The Safe Cosmetics Act of 2010 Introduced in Congress

Cosmetics Regulation: Which Side Are You On?

When it comes to cosmetic regulation, opinions vary on the best way to go about modernizing it. Yesterday, representatives Jan Schakowsky (D-IL), Tammy Baldwin (D-WI), and Ed Markey (D-MA) introduced the Safe Cosmetics Act of 2010 to Congress. "Our cosmetics laws are woefully out of date," Schakowsky said in a statement. "Manufacturers aren't even required to disclose all their ingredients on labels, leaving Americans unknowingly exposed to harmful mystery ingredients. This bill will finally protect those consumers."

Some things the bill hopes to ensure are to phase out dangerous ingredients, to provide better systems to assess ingredient safety, clearer labeling, and for small businesses to be able to compete more fairly. But The Personal Care Products Council (PCPC), an industry group, has a few changes they'd like to see made, too, and has proposed its own plan. To find out more, just keep reading.

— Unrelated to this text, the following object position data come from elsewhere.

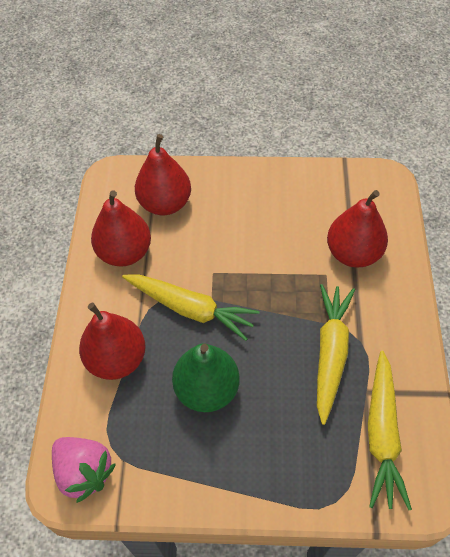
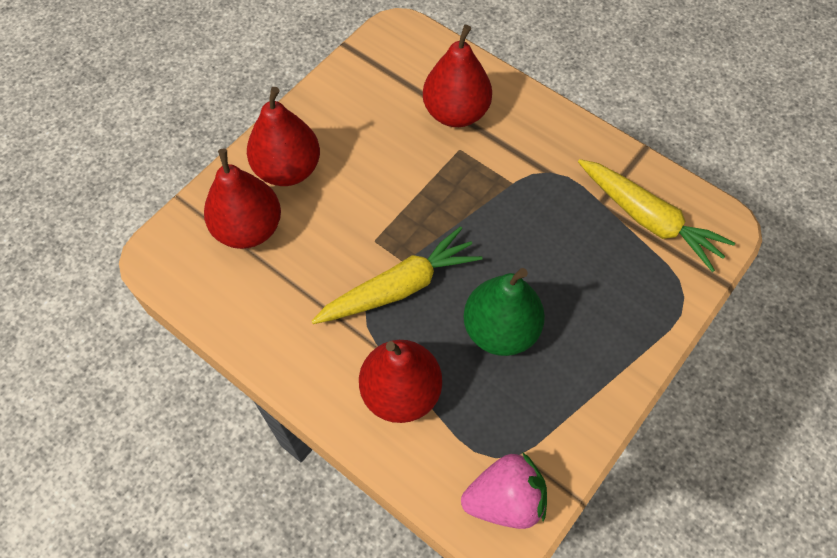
camera: 55 degrees left, 5 degrees up
red pear [91,190,151,267] -> red pear moved to [247,87,320,186]
yellow carrot [317,284,355,425] -> none

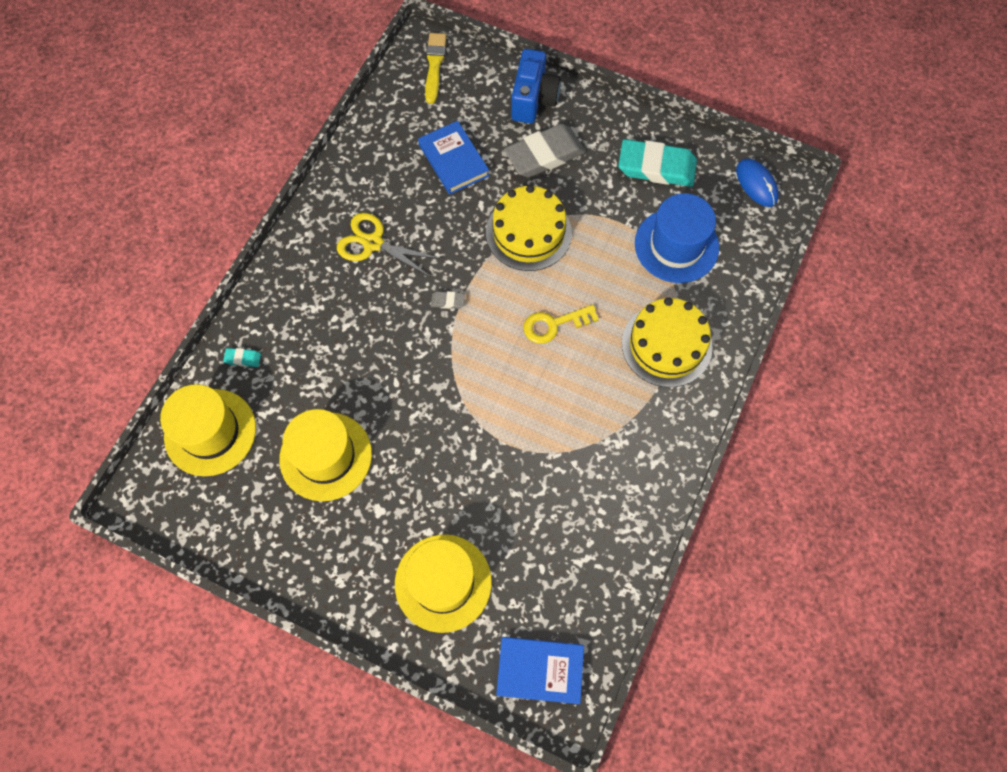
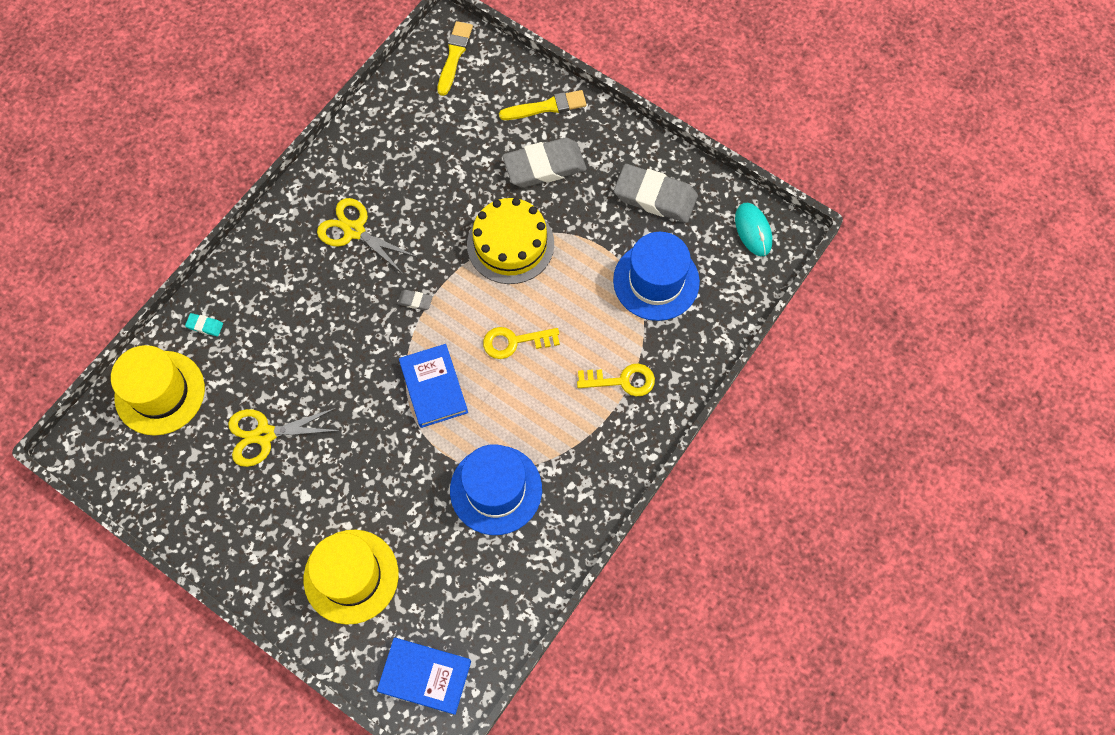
camera: 10 degrees right, 0 degrees up
yellow hat [279,409,372,501] -> yellow scissors [228,408,341,467]
blue book [418,121,489,195] -> blue book moved to [399,344,468,428]
blue camera [511,49,561,124] -> yellow brush [499,90,586,120]
turquoise eraser [618,139,697,187] -> grey eraser [614,164,698,223]
yellow cake [622,297,713,387] -> yellow key [577,363,655,396]
blue mouse [736,159,778,207] -> turquoise mouse [735,203,772,256]
none -> blue hat [450,444,542,535]

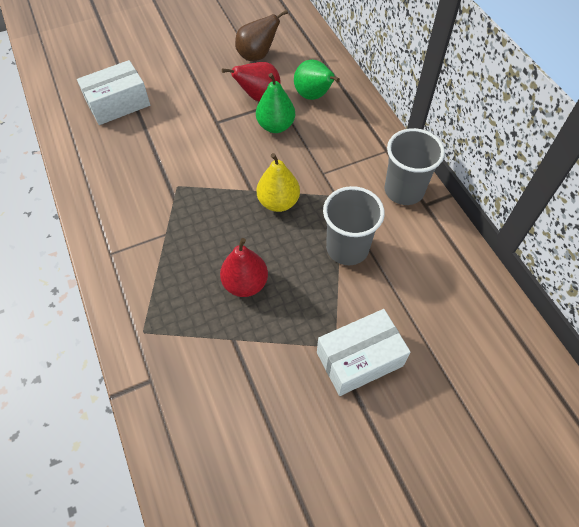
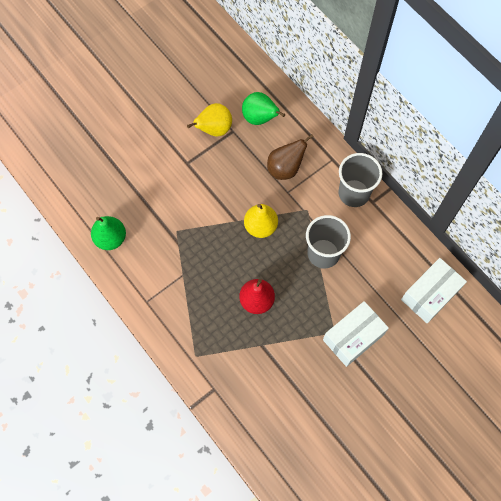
camera: 15 degrees left, 10 degrees up
white box [77,60,150,125] -> white box moved to [401,258,467,323]
red pear [222,62,281,102] -> yellow pear [187,103,232,137]
brown pear [235,10,288,61] -> brown pear moved to [267,134,314,180]
green pear [256,73,295,133] -> green pear moved to [91,216,126,250]

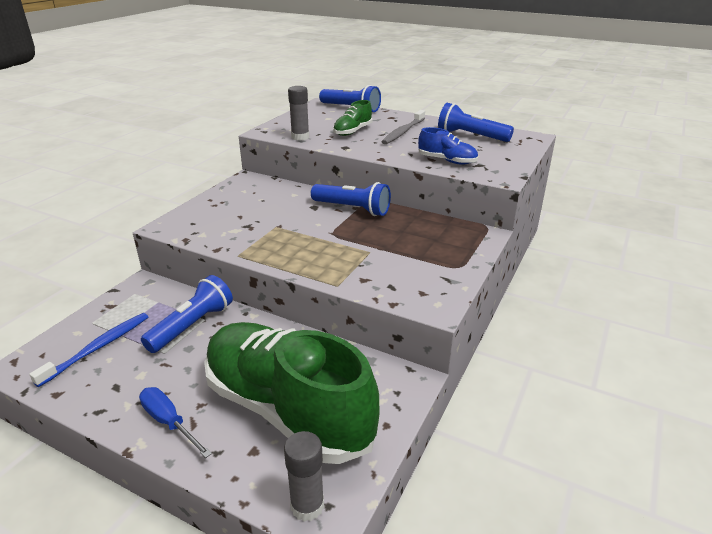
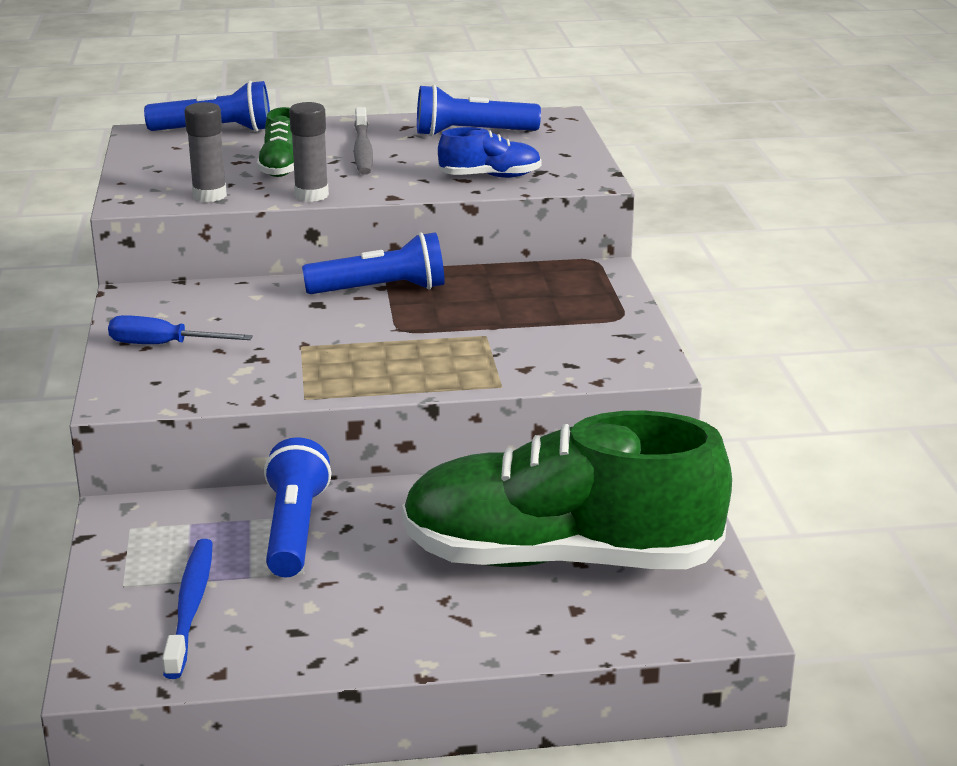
camera: 35 degrees left, 5 degrees down
blue screwdriver [139,387,212,458] -> blue screwdriver moved to [108,315,253,344]
grey glue stick [284,431,324,522] -> grey glue stick moved to [289,102,329,202]

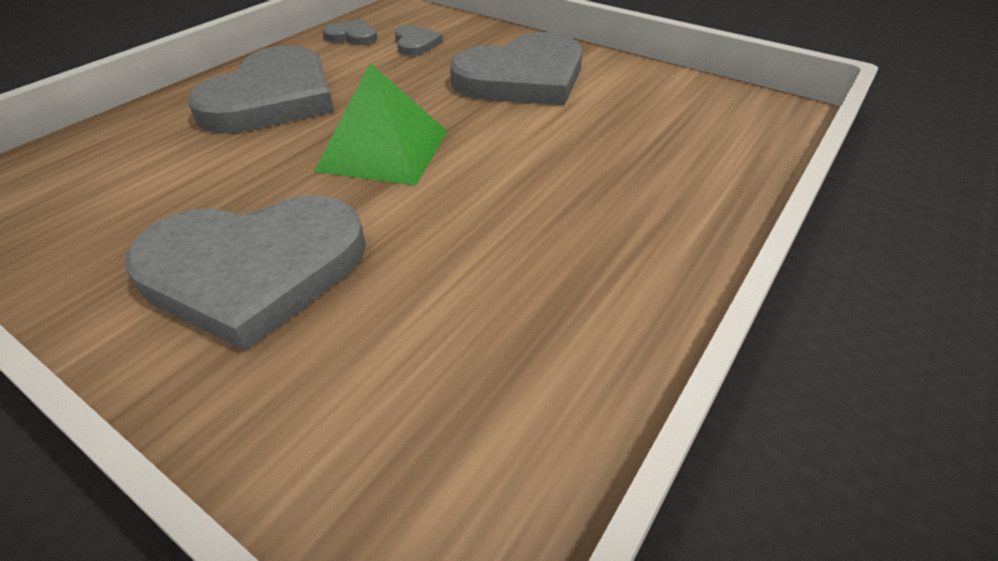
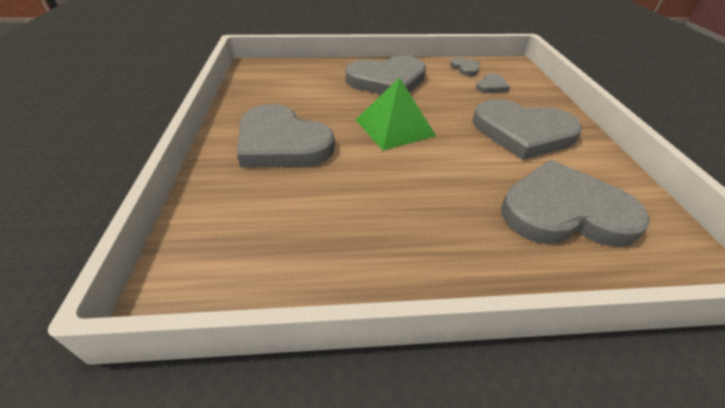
camera: 50 degrees right, 0 degrees up
none -> grey heart [501,160,650,247]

The PCPC believes the Safe Cosmetics Act would be significantly stricter than rules currently used by the FDA for food safety standards, making it almost impossible to sell most products on the market. Not only that, but according to Dr. Richard Adamson, a 30-year veteran of the National Cancer Institute who works with the PCPC, while everything is toxic in large doses, that doesn't mean the majority of beauty products are actually toxic. "As a cancer causation expert, I find this bill not to be scientifically well balanced," he says.

What do you think? Do you want to see more regulation or less?